Speaking at the Mathrubhumi Festival of Letters (MBIFL) 2026, former bureaucrat and author Jawhar Sircar revisited one of the most difficult moments in India’s constitutional history — Dr B.R. Ambedkar’s forced retreat from his demand for separate electorates for the depressed classes — arguing that the joint electorate system was born out of coercion rather than consent.

“Ambedkar knew that political equality without independent representation would be meaningless for the oppressed,” Sircar said. “Separate electorates were not a privilege. They were a safeguard.”

Sircar explained that Ambedkar’s position was rooted in lived reality. Centuries of exclusion, he argued, could not be corrected merely by granting the vote. Marginalised communities also needed the power to choose their own representatives without dependence on dominant caste support.

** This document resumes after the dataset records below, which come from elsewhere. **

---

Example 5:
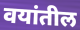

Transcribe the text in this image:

वयांतील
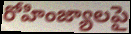
రోహింజ్యాలపై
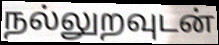
நல்லுறவுடன்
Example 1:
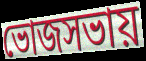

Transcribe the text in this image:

ভোজসভায়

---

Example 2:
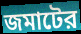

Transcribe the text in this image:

জমাটের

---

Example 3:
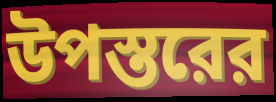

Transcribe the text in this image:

উপস্তরের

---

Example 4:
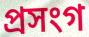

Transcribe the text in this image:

প্রসংগ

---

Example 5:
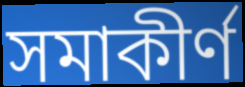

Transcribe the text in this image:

সমাকীর্ণ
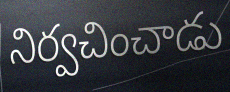
నిర్వచించాడు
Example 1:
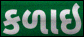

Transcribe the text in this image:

કળાઇ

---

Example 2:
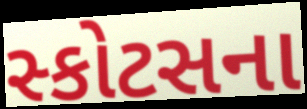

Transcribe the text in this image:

સ્કોટસના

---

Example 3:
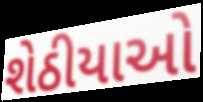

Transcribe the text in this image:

શેઠીયાઓ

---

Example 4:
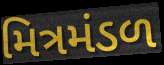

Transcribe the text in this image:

મિત્રમંડળ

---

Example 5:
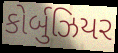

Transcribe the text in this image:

કોર્બુઝિયર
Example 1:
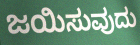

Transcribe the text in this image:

ಜಯಿಸುವುದು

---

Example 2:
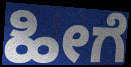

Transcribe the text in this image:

ಹೀಗೆ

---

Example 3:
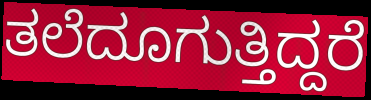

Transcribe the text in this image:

ತಲೆದೂಗುತ್ತಿದ್ದರೆ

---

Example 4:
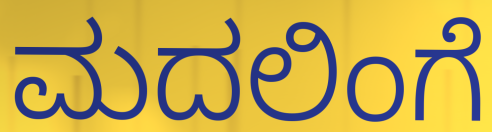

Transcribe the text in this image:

ಮದಲಿಂಗೆ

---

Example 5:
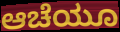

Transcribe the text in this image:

ಆಚೆಯೂ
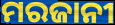
ମରଜାନୀ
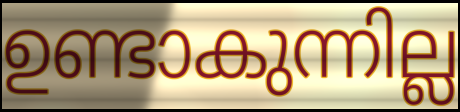
ഉണ്ടാകുന്നില്ല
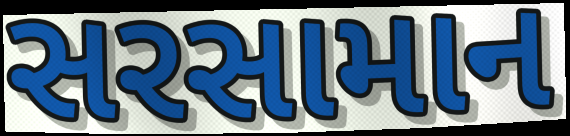
સરસામાન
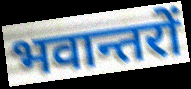
भवान्तरों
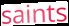
saints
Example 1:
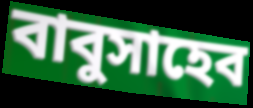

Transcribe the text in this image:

বাবুসাহেব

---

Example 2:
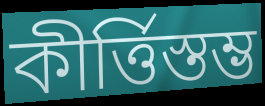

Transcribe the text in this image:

কীর্ত্তিস্তম্ভ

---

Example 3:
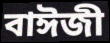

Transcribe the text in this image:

বাঈজী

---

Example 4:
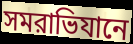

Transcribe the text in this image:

সমরাভিযানে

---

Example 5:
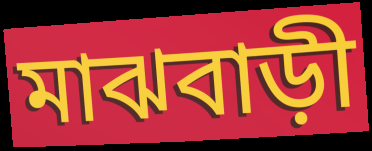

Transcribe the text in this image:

মাঝবাড়ী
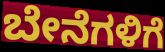
ಬೇನೆಗಳಿಗೆ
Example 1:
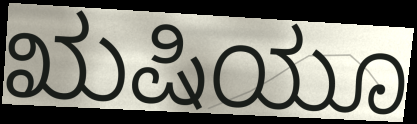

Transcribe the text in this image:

ಋಷಿಯೂ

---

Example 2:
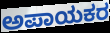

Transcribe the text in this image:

ಅಪಾಯಕರ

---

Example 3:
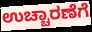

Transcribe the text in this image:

ಉಚ್ಚಾರಣೆಗೆ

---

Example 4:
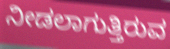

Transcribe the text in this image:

ನೀಡಲಾಗುತ್ತಿರುವ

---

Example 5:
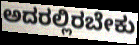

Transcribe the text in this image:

ಅದರಲ್ಲಿರಬೇಕು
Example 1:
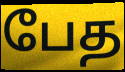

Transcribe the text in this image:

பேத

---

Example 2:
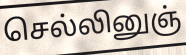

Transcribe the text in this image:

செல்லினுஞ்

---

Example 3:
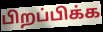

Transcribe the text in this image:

பிறப்பிக்க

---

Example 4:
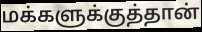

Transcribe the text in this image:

மக்களுக்குத்தான்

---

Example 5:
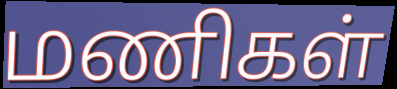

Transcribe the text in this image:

மணிகள்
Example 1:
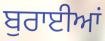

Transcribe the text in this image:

ਬੁਰਾਈਆਂ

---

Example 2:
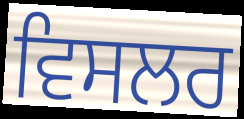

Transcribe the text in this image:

ਵਿਸਲਰ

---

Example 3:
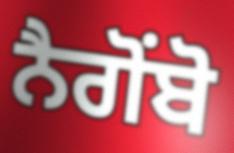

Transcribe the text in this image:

ਨੈਗੋਂਬੋ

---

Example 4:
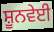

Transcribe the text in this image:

ਸ਼ੂਨਵੇਈ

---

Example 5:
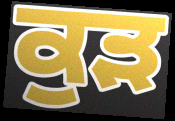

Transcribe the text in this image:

ਕੁੜ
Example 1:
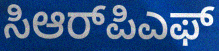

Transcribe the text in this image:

ಸಿಆರ್‌ಪಿಎಫ್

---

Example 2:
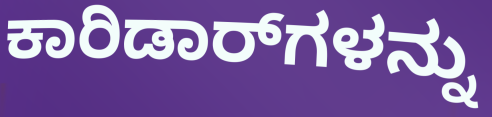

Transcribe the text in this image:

ಕಾರಿಡಾರ್‌ಗಳನ್ನು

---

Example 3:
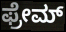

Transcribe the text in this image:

ಫ್ರೇಮ್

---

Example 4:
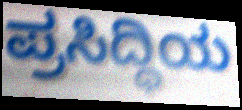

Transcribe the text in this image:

ಪ್ರಸಿದ್ಧಿಯ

At the Round Table Conferences in London, Ambedkar articulated this argument so forcefully that the British government accepted separate electorates for the depressed classes. What followed, Sircar noted, was intense backlash within the Indian nationalist movement, particularly from Mahatma Gandhi, who viewed the proposal as a threat to Hindu unity.

The standoff culminated in Gandhi’s fast unto death, placing Ambedkar under extraordinary moral pressure. “Ambedkar was put in an impossible position,” Sircar said. “Either he held on to what he had achieved politically, or he risked being blamed for Gandhi’s death.”

The outcome was the Poona Pact of 1932, which replaced separate electorates with joint electorates while increasing the number of reserved seats for the depressed classes. Though often celebrated as a moment of national unity, Sircar urged audiences to confront its consequences honestly.

“Ambedkar regretted this compromise for the rest of his life,” he said. “Joint electorates meant Dalit candidates would always remain dependent on dominant caste votes.”

That structural weakness, Sircar argued, was evident even in Ambedkar’s own political journey. Despite his national stature, Ambedkar lost several elections under the joint electorate system and entered the Constituent Assembly only through nomination — a fact that underscored his fears about the limits of political representation.

As chairman of the Constitution’s drafting committee, Ambedkar nonetheless ensured that reservations for Scheduled Castes and Scheduled Tribes were embedded into India’s democratic framework, though only as a temporary measure for ten years.

“That promise of temporariness,” Sircar observed, “was more political comfort than social reality.” The continued extension of reservations, he said, reflects unfinished social justice rather than policy failure.

Linking history to the present, Sircar warned that Ambedkar’s concerns remain deeply relevant. As India debates electoral reforms, delimitation, and political representation once again, the core question remains unresolved: who truly holds power in a democracy?

“Our democracy survives because of Ambedkar’s insistence on rights,” Sircar said, “not because compromises magically solved inequality.”

He ended with a reminder that Ambedkar’s warning was not just historical, but enduring. “If representation is weakened,” Sircar said, “democracy becomes a formality. That was Ambedkar’s fear — and it is still ours.”